One day, my mother, concerned about my mental health and isolation, signed me up for a one-month summer camp in another city. I was terrified. A month away from home? With strangers? I felt exiled. But it became one of the most eye-opening experiences of my life.
The girls at camp wore makeup and talked openly about relationships. The boys were flirting and competing. Couples formed, separated, and formed again. There was drama like in the movie.
I noticed and moved away from boys and drama. Instead, I threw myself into sports. Volleyball, picnics, group games, and dance rehearsals. I’ve made friends.
That summer didn’t change my identity, but it did Expanded I. He showed me that life can be more than just an accomplishment.
Now the roles have been reversed
Now, I’m a mother. I have a teenage daughter life In the world I once resisted. She is confident, social, expressive, and different. She goes out and experiments, has a boyfriend, and does a full face of makeup. And sometimes I want to say no. I want to say, Stop, slow down, be more focused. I want to turn her into the teenage version of myself.
But then I stop.
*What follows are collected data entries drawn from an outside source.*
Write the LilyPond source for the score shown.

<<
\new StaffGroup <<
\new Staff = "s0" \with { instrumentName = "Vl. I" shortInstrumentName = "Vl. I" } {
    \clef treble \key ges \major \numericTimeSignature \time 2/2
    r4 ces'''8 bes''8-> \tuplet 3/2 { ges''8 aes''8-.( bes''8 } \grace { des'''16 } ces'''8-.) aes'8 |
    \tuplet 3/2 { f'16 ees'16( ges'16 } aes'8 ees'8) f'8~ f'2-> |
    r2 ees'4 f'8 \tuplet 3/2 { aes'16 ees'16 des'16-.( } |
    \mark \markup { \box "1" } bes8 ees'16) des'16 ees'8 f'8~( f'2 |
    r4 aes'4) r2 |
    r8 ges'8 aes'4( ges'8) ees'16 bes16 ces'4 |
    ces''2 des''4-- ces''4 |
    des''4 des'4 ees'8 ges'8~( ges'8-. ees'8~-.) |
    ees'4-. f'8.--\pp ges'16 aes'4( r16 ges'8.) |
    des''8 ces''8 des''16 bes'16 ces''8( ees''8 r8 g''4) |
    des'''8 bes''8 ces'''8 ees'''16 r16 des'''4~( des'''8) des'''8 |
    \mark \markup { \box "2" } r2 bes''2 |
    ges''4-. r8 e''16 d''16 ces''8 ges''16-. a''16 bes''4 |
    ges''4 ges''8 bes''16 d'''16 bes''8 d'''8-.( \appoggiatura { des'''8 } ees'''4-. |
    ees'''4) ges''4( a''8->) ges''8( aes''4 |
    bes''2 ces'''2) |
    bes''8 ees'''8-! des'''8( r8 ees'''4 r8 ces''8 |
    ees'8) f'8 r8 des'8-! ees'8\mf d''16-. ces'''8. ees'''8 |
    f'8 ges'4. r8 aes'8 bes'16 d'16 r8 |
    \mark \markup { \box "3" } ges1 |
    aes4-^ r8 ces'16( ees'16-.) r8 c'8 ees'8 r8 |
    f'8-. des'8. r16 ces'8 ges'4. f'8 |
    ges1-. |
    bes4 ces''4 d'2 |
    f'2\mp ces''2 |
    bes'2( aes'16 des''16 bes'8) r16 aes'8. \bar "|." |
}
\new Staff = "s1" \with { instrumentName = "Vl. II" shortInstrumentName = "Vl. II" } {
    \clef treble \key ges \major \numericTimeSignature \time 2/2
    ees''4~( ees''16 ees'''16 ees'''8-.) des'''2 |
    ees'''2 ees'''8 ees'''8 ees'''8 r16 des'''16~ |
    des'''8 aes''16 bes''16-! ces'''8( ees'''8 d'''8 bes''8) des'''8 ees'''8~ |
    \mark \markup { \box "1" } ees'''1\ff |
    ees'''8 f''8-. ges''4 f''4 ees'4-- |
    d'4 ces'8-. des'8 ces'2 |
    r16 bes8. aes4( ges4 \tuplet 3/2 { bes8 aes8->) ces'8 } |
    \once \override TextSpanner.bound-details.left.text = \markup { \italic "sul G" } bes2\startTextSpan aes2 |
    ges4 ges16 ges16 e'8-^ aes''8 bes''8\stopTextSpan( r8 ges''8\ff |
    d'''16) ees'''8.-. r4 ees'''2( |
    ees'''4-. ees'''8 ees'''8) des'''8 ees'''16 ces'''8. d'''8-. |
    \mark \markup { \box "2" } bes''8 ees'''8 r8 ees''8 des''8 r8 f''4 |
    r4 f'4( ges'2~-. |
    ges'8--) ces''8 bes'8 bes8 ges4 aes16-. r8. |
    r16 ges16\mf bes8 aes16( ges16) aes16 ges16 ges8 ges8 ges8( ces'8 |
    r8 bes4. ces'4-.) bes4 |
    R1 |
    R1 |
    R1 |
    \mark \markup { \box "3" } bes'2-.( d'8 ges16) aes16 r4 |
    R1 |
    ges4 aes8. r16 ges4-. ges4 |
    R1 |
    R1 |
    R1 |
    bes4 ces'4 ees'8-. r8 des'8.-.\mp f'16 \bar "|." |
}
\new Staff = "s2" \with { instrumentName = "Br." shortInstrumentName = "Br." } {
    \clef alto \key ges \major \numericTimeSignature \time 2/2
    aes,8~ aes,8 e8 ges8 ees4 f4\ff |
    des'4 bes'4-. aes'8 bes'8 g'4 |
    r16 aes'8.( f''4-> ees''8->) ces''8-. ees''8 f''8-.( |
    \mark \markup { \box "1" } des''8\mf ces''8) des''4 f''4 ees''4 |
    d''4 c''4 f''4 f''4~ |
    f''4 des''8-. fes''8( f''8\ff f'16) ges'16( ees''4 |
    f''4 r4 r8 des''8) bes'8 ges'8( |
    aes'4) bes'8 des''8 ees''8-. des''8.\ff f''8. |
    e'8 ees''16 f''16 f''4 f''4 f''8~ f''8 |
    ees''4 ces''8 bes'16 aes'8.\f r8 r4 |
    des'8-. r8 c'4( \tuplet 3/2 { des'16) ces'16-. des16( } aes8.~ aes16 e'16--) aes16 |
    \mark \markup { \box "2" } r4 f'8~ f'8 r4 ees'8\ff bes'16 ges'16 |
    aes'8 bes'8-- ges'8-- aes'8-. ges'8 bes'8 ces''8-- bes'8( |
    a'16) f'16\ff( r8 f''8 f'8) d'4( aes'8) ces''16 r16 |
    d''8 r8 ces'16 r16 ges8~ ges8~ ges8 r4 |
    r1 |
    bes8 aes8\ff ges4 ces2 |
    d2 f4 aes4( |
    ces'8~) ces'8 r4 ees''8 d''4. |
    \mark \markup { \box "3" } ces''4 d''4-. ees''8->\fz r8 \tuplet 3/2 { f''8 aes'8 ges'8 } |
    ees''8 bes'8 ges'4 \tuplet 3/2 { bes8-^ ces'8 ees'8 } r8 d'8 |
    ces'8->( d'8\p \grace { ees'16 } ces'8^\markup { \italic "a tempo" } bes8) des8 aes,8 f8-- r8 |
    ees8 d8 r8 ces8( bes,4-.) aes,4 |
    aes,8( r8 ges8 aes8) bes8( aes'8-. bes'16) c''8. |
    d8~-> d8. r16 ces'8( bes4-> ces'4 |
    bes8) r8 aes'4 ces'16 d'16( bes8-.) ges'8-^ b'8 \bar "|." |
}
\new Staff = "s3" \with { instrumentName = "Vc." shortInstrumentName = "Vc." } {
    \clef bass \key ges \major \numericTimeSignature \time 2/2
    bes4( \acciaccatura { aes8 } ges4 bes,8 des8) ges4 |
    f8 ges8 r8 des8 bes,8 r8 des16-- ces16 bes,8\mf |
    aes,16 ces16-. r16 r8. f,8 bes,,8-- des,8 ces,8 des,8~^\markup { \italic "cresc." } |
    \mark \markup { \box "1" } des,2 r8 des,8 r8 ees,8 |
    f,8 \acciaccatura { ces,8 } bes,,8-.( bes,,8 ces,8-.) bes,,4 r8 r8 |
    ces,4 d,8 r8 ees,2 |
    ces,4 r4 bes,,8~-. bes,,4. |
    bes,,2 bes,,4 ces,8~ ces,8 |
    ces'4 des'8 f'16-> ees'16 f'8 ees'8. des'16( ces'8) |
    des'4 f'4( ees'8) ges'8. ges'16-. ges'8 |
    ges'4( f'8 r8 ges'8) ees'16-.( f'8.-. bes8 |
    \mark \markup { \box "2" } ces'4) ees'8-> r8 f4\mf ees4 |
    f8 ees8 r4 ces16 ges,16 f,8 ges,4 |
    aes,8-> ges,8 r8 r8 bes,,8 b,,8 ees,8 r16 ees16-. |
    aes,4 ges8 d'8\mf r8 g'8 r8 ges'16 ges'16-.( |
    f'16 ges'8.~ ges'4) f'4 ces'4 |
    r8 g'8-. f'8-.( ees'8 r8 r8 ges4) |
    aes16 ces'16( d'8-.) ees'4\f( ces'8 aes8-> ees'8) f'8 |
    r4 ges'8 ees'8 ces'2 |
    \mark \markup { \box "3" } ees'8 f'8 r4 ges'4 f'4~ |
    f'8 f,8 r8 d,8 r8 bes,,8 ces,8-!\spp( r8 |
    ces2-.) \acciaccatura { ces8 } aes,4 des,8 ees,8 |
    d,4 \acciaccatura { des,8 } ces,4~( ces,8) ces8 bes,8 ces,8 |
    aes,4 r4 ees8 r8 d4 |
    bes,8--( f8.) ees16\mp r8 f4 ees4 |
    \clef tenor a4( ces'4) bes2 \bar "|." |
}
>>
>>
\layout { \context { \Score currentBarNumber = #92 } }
Because it’s not fair to her. This is not healing for me. My daughter is not me. She doesn’t need to carry my past. She is allowed to make her mistakes. This is where parenting becomes the hardest mirror of all.
Years ago, a friend told me something I couldn’t understand at the time: “Children are not our children. They come through us, not for us.” I remember her resistance. How can I raise someone, love them, protect them – and only then Let them go?
But after years of contemplating, reading, breathing, and soul-searching, I now understand. Our children are not here to achieve what we have dreams. They are not here to become what we wish they could be. They come into this world through us, yes, but they are their own people. With their own paths. Their own lessons to learn.
Our role is only to guide and support them. Finally they were released. Giving up does not mean not caring. It means caring enough to trust the life within them. Raising my daughter made me confront my strict beliefs. It made me ask questions:
- Why did I hold myself back so much?
- Do I project my past onto my child?
I thought my strict study habits made me strong. And maybe they did. But they also came from He is afraid of being “Not enoughIf you ever feel stressed with your child, or confused about why you are reacting this way, pause. Ask yourself: Is this about them or is this about me?